Di samping itu beberapa pejabat internal Kodim turut dimutasi. Lettu (Inf) Slamet Biyanto yang sebelumnya menjabat Komandan Unit Intelijen (Danunit Intel) mengisi jabatan yang ditinggalkan Lettu Mulyono. Sementara Letda (Inf) Nurhadi yang menjabat Perwira Seksi Sandi (Pasandi) kini menduduki posisi Danunit Intel yang ditinggalkan Lettu Slamet.

Kodim juga kedatangan sejumlah pejabat baru. Mereka meliputi Lettu (Inf) Cris Budiyanto yang semula sebagai Perwira Urusan Dalam (Paurdal) Korem Warastratama menjadi Periwira Seksi Personel (Pasipers) Kodim.

Komandan Kodim (Dandim) Wonogiri, Letkol (Inf) M. Heri Amrulloh, mengatakan mutasi jabatan adalah hal wajar.

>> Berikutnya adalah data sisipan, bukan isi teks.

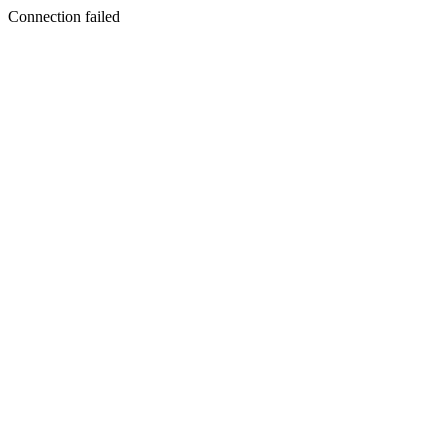
Connection failed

Seluruh prajurit mengalaminya, termasuk dirinya. Mutasi bertujuan untuk memberi pengalaman tugas agar prajurit memiliki wawasan memadai di berbagai bidang kemiliteran. Selain itu untuk pembinaan karier. Dia meminta personel yang dimutasi segera berkonsolidasi dan menyesuaikan diri di tempat kerja baru.

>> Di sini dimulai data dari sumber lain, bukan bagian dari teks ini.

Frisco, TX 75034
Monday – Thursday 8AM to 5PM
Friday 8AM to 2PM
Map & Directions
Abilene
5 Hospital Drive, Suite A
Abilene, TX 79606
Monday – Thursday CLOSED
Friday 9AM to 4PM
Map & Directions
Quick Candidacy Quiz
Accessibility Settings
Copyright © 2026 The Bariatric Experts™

“Saya sudah berpesan agar mereka bekerja dengan tulus dan ikhlas. Dengan begitu niscaya dalam bekerja menghasilkan yang terbaik,” kata Dandim saat dihubungi Espos.

Dia mengucapkan terima kasih kepada personel yang memasuk MPP atas dedikasi dan keras mereka selama ini. Dandim berpesan mereka tetap menjalin silaturahmi dengan keluarga besar Kodim.